Sam Silverstein is a former writer-producer for the National Association of REALTORS® based in Washington, D.C.
They’ll Take Manhattan ... or Maybe Not
How New York’s outer reaches are winning the attention of global buyers.
November 3, 2018
Prospective international buyers interested in purchasing real estate in a market they have heard a lot about can be surprised to learn that conditions and prices can vary dramatically depending on a property’s location. Helping these buyers reconcile their expectations about an area with what they will get for their money can be a challenge—and an opportunity, Jorge Ledesma, chief executive officer of the Eastern Bergen County Board of REALTORS® in New Jersey, said during a Thursday session at the REALTORS® Conference & Trade Expo in Boston.
Speaking during the Global Business Councils Forum, Ledesma noted that international buyers attracted to the New York metropolitan area, where his association is located, often are thinking of Manhattan when the envision the city—but then have to reset their expectations when they realize how much real estate costs there. “Buyers either accept [Manhattan prices], or look beyond.”

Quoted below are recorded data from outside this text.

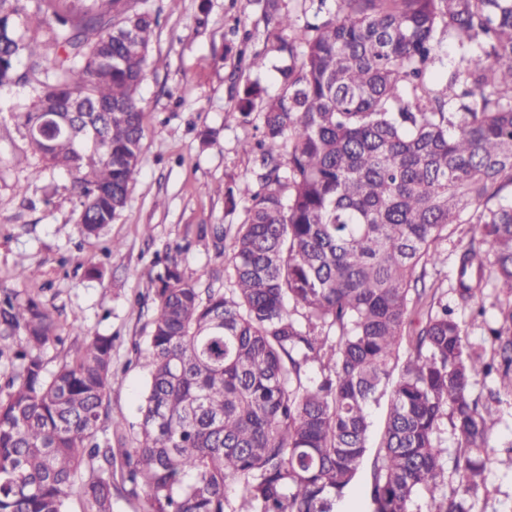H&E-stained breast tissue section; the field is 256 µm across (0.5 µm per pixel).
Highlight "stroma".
<instances>
[{
    "instance_id": "stroma-1",
    "label": "stroma",
    "mask_w": 512,
    "mask_h": 512,
    "mask_svg": "<svg viewBox=\"0 0 512 512\" xmlns=\"http://www.w3.org/2000/svg\"><path fill=\"white\" fill-rule=\"evenodd\" d=\"M159 25L150 44L147 78L140 88L145 112L141 170L130 187L125 210L100 237L77 230L79 199L70 175L44 171L30 181L40 161L16 119L32 97L36 76L20 62L23 79L0 90V288L38 296L57 319L63 344L44 349L47 372H54L73 338V327L113 339L112 369L120 383L105 400L108 416L101 431L116 448L135 444L139 408L147 392L149 368L138 358L152 328L151 277L158 257L177 253L187 276L223 271L227 257L211 239L200 237L203 224L237 225L243 211L226 213L214 185L249 175L252 162L239 147L243 138H260L259 117L242 123L233 111L246 85L279 93L285 60L278 52L279 30L267 25L266 0H150ZM264 56L266 65L250 68L239 53ZM217 132L214 143L204 131ZM27 193H19L20 184ZM119 251L104 255L109 241ZM99 274L88 275L91 266ZM21 268L35 269L30 280ZM126 427L113 436L114 420ZM489 491L485 512H512V463L506 455L487 463Z\"/></svg>"
}]
</instances>
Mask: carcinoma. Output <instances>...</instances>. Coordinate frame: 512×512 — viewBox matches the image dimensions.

But looking outside Manhattan for a home doesn’t have to mean coming to terms with accepting less, Ledesma said. By contrast, international buyers who may initially have imagined a home in Manhattan can be drawn instead to the benefits of buying just across the Hudson River, where they can get more space for less money.

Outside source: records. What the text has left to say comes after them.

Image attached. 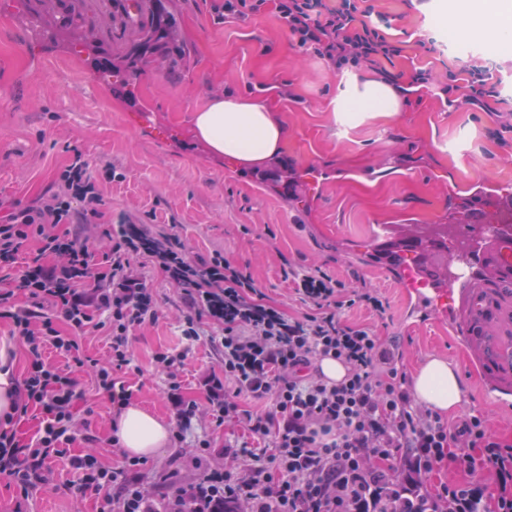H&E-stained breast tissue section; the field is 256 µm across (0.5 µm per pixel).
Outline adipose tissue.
Masks as SVG:
<instances>
[{
    "instance_id": "obj_1",
    "label": "adipose tissue",
    "mask_w": 512,
    "mask_h": 512,
    "mask_svg": "<svg viewBox=\"0 0 512 512\" xmlns=\"http://www.w3.org/2000/svg\"><path fill=\"white\" fill-rule=\"evenodd\" d=\"M453 9L469 21L461 37L490 33L501 47L512 49V0H454ZM336 109L354 122L372 112L397 115L400 101L395 89L385 82L354 79L337 97ZM192 135L212 155L251 165L278 154L285 140L282 125L265 104L233 95L214 98L195 112ZM412 391L420 404L451 415L462 401L464 385L455 366L432 355L413 372ZM113 426L122 451L130 456H154L169 440V424L136 405L117 414Z\"/></svg>"
}]
</instances>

Ledesma pointed to a recent experience his association had with a local condo developer as an example of the benefits of working with foreign buyers to educate them about the benefits that can come with owning property near a city instead of in it. The developer initially shunned overtures from the Bergen County association to work together to market units in a new building, but agreed to do so when the association proposed helping market the project to international buyers—and explained its approach to promoting New Jersey as an attractive alternative to Manhattan.
“They weren’t looking to market to residents that were already living in Bergen County. They were looking for purchasers from overseas,” and realized that working with REALTORS® was a way to connect with these buyers, Ledesma said.
Just as helping international buyers reset their expectations can yield dividends for real estate professionals, understanding the nuances of another country’s customs and their influence on the functioning of its real estate market can be beneficial to REALTOR® associations looking to connect with international clients, Lynda Fernandez, senior vice president of the Miami Association of REALTORS®, said during the forum.
The South Florida association, which has nearly 200 collaborative agreements with real estate groups outside the United States, has learned that even small details can make a big difference in building trust and nurturing business relationships, Fernandez said.
For example, when the Miami REALTORS® turned to texting and WhatsApp messaging instead of email as a way to communicate with real estate professionals in Spain—where many people in real estate tend to be in the earlier stages of their careers and are used to using short messages to stay in touch—they noticed an improvement in their working relationships, Fernandez said.
The association’s relationship with the Spanish International Realty Alliance (SIRA), which began with a memorandum of understanding several years ago, has blossomed to the point that the groups regularly share best practices with each other. “Our president has become a major superstar in Spain,” Fernandez said.